**Instructions for the task:**
Since the data must remain as supplied, reproduce it word for word.

** Opening Provided data block **

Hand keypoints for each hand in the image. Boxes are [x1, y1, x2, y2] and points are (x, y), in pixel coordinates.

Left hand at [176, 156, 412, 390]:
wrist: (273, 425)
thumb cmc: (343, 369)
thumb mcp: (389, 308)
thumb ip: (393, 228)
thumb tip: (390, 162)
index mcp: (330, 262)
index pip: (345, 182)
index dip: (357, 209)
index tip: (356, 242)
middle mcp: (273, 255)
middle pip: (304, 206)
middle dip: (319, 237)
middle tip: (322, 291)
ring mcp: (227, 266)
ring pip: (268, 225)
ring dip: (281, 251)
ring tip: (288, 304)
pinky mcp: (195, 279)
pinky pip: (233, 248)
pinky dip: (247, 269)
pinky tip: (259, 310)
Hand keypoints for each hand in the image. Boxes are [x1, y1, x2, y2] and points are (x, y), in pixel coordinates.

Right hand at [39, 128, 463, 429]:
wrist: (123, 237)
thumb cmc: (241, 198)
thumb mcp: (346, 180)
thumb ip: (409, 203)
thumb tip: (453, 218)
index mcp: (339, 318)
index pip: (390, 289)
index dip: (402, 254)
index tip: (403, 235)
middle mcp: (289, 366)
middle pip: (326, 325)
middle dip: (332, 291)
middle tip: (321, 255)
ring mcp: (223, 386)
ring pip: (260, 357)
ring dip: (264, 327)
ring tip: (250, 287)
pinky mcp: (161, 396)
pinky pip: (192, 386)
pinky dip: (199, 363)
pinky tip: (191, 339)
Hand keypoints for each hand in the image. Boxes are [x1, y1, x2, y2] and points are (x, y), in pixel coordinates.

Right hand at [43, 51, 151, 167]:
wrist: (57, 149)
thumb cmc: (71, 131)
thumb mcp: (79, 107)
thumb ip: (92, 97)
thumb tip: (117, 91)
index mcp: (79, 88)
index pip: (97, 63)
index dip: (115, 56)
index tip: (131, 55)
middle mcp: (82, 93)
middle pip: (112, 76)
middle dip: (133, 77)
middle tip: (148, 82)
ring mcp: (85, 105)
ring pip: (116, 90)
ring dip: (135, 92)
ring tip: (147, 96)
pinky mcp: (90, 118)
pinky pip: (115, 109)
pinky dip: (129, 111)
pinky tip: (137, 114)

** Closing Provided data block **

**Task answer:**
Hand keypoints for each hand in the image. Boxes are [x1, y1, x2, y2] and points are (x, y), in pixel coordinates.

Left hand at [176, 156, 412, 390]:
wrist: (273, 425)
thumb cmc: (343, 369)
thumb mcp: (389, 308)
thumb ip: (393, 228)
thumb tip: (390, 162)
index mcp: (330, 262)
index pip: (345, 182)
index dip: (357, 209)
index tip: (356, 242)
middle mcp: (273, 255)
middle pip: (304, 206)
middle dip: (319, 237)
middle tip: (322, 291)
ring mcp: (227, 266)
ring pip: (268, 225)
ring dip: (281, 251)
ring tip: (288, 304)
pinky mcp: (195, 279)
pinky pip: (233, 248)
pinky dip: (247, 269)
pinky tip: (259, 310)
Hand keypoints for each hand in the image. Boxes are [x1, y1, x2, y2] and points are (x, y), in pixel coordinates.

Right hand at [39, 128, 463, 429]:
wrist: (123, 237)
thumb cmc: (241, 198)
thumb mcp: (346, 180)
thumb ip: (409, 203)
thumb tip: (453, 218)
index mcp: (339, 318)
index pip: (390, 289)
index dip: (402, 254)
index tip: (403, 235)
middle mcp: (289, 366)
middle pip: (326, 325)
middle dip: (332, 291)
middle tip: (321, 255)
ring mcp: (223, 386)
ring pip: (260, 357)
ring dip: (264, 327)
ring tip: (250, 287)
pinky mcp: (161, 396)
pinky pip: (192, 386)
pinky dip: (199, 363)
pinky tip: (191, 339)
Hand keypoints for each hand in the image. Boxes are [x1, y1, x2, y2] and points are (x, y), in pixel coordinates.

Right hand at [43, 51, 151, 167]:
wrist: (57, 149)
thumb cmc: (71, 131)
thumb mcp: (79, 107)
thumb ip: (92, 97)
thumb tip: (117, 91)
index mcp: (79, 88)
index pip: (97, 63)
index dip: (115, 56)
index tip: (131, 55)
middle mcp: (82, 93)
middle pip: (112, 76)
middle dip: (133, 77)
middle tip: (148, 82)
ring mcp: (85, 105)
ring pip: (116, 90)
ring dip: (135, 92)
ring tip: (147, 96)
pinky mcp: (90, 118)
pinky pip: (115, 109)
pinky dip: (129, 111)
pinky tip: (137, 114)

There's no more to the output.